Regular Expression to Catch multi-line quote

Question

...,"My quote goes on
to multiple lines
like this",...

How would I catch this in a regular expression? I want to do this in a substitution to end up with

....,"My quote goes on to multiple lines like this",...

I tried

"(?<!\")\r\n(?!\")"

This was in an attempt to find a newline that does NOT end with a quote, and the next line does not start with a quote either.

The following substitution was done in R using that regular expression with no luck...

newDF = gsub( "(?<!\")\r\n(?!\")", " ", newDF, perl = TRUE)

Answer 1

You can match a quoted substring and then use gsubfn to replace linebreaks inside the quoted substrings only:

library(gsubfn)
s = "...,\"My quote goes on\r\nto multiple lines\r\nlike this\",..."
gsubfn("\"[^\"]+\"", function(x) gsub("(?:\r?\n)+", " ", x), s)
[1] "...,\"My quote goes on to multiple lines like this\",..."
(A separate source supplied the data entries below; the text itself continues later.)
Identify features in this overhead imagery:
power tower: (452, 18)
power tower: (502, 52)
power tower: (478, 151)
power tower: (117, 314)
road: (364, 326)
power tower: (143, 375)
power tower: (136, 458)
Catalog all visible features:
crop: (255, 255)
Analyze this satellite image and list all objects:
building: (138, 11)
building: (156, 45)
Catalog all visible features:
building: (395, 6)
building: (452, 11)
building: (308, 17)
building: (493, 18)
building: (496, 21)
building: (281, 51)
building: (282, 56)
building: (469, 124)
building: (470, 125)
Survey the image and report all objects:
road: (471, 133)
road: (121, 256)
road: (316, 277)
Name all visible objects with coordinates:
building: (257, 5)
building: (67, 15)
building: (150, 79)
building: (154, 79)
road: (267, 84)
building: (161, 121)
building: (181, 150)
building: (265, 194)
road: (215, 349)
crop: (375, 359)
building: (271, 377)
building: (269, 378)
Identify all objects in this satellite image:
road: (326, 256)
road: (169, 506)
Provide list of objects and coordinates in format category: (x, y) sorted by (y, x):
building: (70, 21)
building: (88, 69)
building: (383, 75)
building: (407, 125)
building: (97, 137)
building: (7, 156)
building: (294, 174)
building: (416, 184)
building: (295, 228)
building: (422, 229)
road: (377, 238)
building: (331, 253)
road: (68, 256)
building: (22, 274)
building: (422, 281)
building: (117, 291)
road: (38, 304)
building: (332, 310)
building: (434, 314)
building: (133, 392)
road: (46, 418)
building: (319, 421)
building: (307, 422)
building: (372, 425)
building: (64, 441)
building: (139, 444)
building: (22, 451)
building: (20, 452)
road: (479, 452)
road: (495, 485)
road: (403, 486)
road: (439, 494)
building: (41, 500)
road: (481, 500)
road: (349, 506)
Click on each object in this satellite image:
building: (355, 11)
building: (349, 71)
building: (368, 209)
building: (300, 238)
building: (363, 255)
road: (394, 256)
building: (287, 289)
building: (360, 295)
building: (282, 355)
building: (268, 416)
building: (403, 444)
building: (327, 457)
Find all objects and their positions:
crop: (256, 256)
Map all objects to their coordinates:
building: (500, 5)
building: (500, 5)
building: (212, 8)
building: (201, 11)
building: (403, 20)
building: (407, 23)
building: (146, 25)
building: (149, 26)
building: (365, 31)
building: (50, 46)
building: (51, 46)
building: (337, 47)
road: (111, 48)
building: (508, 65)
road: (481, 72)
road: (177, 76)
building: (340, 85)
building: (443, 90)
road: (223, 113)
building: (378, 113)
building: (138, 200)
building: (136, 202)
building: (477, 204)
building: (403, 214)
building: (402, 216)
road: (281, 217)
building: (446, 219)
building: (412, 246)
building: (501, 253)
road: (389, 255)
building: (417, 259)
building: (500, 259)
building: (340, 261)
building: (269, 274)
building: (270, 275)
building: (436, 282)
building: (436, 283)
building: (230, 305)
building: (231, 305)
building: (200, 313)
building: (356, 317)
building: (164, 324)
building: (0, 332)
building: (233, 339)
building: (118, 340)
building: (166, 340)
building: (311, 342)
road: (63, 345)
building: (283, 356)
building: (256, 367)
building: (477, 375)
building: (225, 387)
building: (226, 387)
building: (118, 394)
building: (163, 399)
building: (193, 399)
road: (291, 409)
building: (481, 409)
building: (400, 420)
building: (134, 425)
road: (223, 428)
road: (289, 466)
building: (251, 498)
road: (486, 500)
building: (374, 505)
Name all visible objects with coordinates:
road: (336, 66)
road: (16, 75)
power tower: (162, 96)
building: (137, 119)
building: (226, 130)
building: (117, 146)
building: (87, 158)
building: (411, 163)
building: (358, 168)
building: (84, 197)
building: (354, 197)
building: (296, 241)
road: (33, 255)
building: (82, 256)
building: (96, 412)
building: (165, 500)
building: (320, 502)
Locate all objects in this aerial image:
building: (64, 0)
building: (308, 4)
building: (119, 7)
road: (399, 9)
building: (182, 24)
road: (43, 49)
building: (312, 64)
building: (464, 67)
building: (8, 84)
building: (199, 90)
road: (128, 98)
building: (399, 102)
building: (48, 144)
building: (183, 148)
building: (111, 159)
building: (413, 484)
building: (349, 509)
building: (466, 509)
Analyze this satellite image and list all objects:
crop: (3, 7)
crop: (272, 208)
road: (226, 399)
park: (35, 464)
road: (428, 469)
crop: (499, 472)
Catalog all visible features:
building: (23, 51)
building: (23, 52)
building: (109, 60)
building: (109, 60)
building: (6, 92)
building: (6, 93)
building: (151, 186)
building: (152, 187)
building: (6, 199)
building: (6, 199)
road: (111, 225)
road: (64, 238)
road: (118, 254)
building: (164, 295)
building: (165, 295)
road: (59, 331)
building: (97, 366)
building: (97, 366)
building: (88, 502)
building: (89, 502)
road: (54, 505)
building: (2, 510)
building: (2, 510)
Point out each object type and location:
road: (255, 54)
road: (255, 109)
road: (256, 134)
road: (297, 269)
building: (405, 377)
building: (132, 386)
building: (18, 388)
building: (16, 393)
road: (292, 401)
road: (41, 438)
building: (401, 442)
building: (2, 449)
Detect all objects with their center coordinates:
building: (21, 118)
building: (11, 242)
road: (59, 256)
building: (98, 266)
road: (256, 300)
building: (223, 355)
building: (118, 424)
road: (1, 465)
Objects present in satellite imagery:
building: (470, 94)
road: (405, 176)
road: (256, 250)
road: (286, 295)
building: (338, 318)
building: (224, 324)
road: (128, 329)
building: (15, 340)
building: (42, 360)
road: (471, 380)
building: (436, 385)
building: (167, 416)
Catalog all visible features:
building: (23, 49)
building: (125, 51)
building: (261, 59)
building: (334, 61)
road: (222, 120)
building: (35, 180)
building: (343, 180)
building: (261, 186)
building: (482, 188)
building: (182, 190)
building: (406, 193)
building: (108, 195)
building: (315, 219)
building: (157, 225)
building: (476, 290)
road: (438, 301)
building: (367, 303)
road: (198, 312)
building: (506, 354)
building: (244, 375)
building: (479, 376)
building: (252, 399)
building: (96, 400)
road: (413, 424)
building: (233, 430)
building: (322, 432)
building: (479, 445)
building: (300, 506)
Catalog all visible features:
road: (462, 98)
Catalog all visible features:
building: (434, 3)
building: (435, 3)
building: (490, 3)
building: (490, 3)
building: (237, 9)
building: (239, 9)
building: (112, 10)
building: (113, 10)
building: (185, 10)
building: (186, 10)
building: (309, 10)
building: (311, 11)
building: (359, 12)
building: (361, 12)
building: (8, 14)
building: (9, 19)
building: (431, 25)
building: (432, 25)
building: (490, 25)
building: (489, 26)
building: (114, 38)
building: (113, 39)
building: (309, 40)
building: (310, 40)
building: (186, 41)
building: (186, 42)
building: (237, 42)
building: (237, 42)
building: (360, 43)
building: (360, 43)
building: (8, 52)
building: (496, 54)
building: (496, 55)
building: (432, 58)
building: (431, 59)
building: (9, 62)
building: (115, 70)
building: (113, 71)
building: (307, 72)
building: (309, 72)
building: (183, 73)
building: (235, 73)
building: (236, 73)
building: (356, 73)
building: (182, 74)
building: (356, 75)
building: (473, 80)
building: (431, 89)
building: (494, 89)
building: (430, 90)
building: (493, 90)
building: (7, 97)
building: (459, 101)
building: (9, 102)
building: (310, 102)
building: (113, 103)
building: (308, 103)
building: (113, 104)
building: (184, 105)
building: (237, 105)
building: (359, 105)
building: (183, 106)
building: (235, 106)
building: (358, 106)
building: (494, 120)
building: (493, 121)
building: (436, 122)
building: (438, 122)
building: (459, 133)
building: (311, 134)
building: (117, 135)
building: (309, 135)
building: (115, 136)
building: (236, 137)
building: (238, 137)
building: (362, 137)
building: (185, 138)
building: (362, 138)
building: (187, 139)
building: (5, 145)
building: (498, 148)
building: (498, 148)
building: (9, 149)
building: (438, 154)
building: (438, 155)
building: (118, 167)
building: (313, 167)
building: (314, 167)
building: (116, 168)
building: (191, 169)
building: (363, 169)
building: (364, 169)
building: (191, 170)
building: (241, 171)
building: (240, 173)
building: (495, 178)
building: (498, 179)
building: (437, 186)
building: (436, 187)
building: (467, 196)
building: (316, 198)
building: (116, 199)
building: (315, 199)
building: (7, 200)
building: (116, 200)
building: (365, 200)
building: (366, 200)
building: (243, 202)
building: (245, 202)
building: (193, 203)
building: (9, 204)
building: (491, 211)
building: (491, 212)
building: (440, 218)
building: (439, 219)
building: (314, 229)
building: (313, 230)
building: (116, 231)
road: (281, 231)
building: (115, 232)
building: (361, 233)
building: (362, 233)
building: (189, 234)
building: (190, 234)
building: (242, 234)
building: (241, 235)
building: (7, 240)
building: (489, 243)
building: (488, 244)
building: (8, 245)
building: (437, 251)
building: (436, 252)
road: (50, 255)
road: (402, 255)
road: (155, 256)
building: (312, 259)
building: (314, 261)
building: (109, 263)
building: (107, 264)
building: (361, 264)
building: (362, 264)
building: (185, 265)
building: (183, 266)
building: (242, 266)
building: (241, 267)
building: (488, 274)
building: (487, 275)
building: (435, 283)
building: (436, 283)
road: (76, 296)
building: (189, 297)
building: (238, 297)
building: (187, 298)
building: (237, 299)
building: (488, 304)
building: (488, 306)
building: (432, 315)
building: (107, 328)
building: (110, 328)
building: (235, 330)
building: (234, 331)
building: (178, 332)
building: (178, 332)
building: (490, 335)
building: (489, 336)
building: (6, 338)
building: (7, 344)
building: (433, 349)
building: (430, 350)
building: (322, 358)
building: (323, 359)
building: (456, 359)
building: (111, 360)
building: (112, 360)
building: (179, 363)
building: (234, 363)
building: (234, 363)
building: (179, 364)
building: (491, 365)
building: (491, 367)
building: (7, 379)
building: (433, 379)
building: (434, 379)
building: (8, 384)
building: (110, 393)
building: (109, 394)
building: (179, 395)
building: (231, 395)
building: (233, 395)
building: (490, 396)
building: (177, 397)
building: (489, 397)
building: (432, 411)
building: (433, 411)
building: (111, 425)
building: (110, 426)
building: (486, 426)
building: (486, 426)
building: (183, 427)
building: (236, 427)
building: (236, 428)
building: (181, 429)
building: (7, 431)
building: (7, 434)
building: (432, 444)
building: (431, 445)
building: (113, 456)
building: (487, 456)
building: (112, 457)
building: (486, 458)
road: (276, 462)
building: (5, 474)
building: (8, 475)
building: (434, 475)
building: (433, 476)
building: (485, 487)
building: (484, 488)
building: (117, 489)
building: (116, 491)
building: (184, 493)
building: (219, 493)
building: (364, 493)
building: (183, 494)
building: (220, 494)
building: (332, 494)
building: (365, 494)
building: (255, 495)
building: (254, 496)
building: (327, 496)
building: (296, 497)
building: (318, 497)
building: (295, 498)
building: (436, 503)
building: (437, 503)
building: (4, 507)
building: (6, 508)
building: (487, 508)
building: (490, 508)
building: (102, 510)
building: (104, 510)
The "[^"]+" pattern matches all quoted substrings, and then (?:\\r?\\n)+ matches 1 or more sequences of an optional CR ( \\r? ) followed with 1 LF (that are replaced with a space).

Alternatively, you can achieve a similar result with a PCRE regex like

gsub("(?:\r?\n)+(?!(?:[^\"]|\"[^\"]*\")*$)", " ", s, perl=T)
[1] "...,\"My quote goes on to multiple lines like this\",..."

See the regex demo . The (?!(?:[^\\"]|\\"[^\\"]*\\")*$) lookahead makes sure there are no even quotes up to the string end.

Answer 2

> x <- "My quote goes on
+ to multiple lines
+ like this"

> gsub("\\n", " ", x)
[1] "My quote goes on to multiple lines like this"

Don't forget to double the backslashes.